Compare and contrast this with how the average (actually, just about ALL) Hungarian feels about the Roma – whom they very much DO experience at a personal level – and nearly always in a negative context.
It’s almost as if you could replace the words ‘Jew’ and ‘Jewish’ with another faith/nationality/ethnic group and it would make as much ‘sense’ to most Hungarians.
But, having said all that, it would be a mistake either to dismiss this form of anti-Semitism as ‘not the real thing’, or to think that this general analysis applies to all Hungarians. As ‘mild’ or unthreatening as it may seem compared to the ‘real’ thing, this generalised form of anti-Semitism is still anti-Semitism and is the fuel on which Jobbik, and to a lesser extent, Fidesz, rose to power. And in the case of a minority (but a frighteningly large minority) of Hungarians, their anti-Semitism is very real indeed – and even more dangerous because it hides behind the general ‘milder’ form of anti-Semitism, and gains a certain amount of false validity from the generally accepted anti-Jewish sentiments.
Make no mistake about it, however it’s analysed and explained away, this is a genuinely, and dangerously, anti-Semitic country – and getting worse.
I am not that worried. I learned from Kingfisher that the most important “truths” are widely known among Hungarians, even if they are somehow shared only through inofficial channels and are never declared as “official knowledge”. So I am confident that people stay well informed even if the officially aired information is plain nonsense.
“What painfully self-evident notion will be next, I wonder?”
That to be anti-Orbán or anti-Fidesz is to be anti-Hungary?
I used to really look forward to landing at Budapest and going through passport control into Hungary – in many ways, 10 years ago, I preferred it to the UK. But I must be pretty easily identifiable from this blog, so now as I approach passport control, I half expect to find I appear on a list of ‘undesirables’.
Much as I admire Kingfisher, I suspect that is an overly optimistic assessment based on living in Budapest and talking mainly to ex-pats, outsider-friendly Hungarians, and the better educated, more Liberal Budapesti. It is not my experience.
It was a large crowd as you can see it on the attached picture to today’s post.

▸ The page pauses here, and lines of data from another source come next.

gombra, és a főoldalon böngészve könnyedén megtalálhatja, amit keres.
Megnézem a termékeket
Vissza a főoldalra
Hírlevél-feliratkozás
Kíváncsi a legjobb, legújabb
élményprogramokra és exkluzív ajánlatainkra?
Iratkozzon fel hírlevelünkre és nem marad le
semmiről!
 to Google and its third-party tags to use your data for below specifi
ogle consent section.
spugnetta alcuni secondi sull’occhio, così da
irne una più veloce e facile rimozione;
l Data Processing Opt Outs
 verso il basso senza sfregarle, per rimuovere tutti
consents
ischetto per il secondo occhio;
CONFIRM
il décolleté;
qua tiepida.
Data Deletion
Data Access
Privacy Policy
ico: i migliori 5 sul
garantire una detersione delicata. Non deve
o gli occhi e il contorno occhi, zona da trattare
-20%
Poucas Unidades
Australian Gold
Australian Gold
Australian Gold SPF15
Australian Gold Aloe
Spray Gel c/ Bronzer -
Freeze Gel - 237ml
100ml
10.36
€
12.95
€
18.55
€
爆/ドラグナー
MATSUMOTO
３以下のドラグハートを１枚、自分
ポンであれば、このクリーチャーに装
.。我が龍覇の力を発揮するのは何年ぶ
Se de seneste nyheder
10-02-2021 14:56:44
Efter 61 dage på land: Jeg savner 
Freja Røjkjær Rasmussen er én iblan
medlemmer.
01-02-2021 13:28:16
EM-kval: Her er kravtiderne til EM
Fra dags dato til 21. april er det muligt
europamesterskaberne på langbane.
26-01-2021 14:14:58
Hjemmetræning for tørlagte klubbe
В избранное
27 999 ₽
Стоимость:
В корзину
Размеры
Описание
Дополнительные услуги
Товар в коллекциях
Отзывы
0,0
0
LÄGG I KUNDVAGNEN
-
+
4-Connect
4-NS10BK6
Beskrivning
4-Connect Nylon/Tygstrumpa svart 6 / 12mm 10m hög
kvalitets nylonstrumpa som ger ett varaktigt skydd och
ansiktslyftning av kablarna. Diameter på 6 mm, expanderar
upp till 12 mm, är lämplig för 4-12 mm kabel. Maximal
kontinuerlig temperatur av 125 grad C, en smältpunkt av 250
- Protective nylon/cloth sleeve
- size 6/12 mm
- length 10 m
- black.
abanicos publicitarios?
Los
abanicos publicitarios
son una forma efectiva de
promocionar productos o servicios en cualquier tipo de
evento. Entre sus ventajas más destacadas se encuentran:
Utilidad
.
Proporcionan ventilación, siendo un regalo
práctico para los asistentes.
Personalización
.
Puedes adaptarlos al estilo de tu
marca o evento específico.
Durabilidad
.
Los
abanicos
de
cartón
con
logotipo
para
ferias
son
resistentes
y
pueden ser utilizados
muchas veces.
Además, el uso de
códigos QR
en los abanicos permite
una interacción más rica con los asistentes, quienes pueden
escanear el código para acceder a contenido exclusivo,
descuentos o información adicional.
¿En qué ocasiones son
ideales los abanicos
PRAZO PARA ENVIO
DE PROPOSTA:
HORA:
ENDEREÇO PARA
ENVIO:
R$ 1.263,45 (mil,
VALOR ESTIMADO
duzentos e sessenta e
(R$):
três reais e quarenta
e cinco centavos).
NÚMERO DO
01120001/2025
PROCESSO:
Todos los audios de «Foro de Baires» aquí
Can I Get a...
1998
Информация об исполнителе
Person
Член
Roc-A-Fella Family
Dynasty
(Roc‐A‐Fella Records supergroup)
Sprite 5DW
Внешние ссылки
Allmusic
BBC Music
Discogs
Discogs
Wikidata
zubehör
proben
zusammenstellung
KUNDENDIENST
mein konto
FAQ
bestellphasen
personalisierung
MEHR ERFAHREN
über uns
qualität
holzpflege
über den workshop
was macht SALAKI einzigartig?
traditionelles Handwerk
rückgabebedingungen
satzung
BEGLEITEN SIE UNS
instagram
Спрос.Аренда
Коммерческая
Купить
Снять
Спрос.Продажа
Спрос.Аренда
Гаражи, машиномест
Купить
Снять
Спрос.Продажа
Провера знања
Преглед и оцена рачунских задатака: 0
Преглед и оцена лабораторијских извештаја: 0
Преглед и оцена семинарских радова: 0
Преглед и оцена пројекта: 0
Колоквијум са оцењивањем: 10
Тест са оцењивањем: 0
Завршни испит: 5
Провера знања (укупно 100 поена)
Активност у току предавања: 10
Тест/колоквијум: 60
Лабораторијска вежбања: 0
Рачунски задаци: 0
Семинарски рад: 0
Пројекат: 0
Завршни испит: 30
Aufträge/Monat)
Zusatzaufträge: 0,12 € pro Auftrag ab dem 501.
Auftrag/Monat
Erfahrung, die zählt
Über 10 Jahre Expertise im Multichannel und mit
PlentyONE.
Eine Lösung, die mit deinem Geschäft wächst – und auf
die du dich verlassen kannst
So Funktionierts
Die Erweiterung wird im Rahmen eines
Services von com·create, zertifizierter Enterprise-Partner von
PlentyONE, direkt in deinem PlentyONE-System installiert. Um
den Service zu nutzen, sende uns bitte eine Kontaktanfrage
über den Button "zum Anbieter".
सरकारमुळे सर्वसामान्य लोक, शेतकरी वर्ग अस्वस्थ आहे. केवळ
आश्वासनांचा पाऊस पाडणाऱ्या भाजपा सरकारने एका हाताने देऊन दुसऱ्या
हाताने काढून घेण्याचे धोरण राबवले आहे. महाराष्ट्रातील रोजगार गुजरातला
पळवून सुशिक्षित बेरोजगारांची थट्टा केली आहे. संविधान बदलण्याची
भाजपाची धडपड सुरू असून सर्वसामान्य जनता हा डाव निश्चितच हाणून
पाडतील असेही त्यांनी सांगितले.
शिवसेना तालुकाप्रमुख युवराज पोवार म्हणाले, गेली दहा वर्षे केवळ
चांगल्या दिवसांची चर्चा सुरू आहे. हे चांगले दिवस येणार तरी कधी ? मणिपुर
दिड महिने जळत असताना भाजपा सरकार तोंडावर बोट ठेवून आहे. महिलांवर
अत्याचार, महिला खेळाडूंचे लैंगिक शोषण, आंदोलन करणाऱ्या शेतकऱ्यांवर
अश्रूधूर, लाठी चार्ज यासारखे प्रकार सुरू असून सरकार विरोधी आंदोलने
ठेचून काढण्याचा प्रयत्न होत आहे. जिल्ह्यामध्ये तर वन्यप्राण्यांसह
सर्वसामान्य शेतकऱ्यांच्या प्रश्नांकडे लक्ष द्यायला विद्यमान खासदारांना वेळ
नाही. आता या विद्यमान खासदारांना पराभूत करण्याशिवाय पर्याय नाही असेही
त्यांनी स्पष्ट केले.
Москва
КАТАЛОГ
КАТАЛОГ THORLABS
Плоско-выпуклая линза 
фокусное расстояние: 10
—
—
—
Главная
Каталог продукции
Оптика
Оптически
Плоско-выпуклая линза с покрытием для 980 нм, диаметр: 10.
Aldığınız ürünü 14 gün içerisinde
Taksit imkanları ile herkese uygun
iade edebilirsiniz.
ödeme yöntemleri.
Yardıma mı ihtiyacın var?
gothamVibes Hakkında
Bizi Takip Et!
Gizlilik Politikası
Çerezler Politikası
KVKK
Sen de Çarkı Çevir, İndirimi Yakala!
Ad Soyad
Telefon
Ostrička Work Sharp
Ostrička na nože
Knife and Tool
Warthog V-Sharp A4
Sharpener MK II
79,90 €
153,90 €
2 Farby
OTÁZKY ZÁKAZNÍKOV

Paul: “Make no mistake about it, however it’s analysed and explained away, this is a genuinely, and dangerously, anti-Semitic country – and getting worse.”
I fully agree. Even if the “actual meaning” of Hungarian anti-semitism might be broader than plain hatred of Jews, and may not even imply hatred of neighbours etc., it has very real consequences. Not least in that a part of the society is permanently confronted with the message that they somehow do not belong to the society. But the broader picture might be useful when thinking about strategies how to deal with it – or at least how to prevent the younger generation from adopting this thinking as well (I know, the exact opposite of what Fidesz is now doing with the curricula).
I looked the word zsidozni up in the magyar-cseh nagyszotar from 1989, and the word is indeed included (I admit I had my doubts).
Paul, I was not serious.
Ah ha! I feel slightly silly now. Still it’s nice to know you can be sarcastic as well, I always think of you as very serious.
Google translates ‘zsidozni’ as ‘Jews out’.
But it fails to translate ‘zsidózás’ at all. The English ‘problem’ with Hungarian in a nut shell!
People who know me know what I think already from how I look or speak, so it’s really good that I can just write here on the blog :-).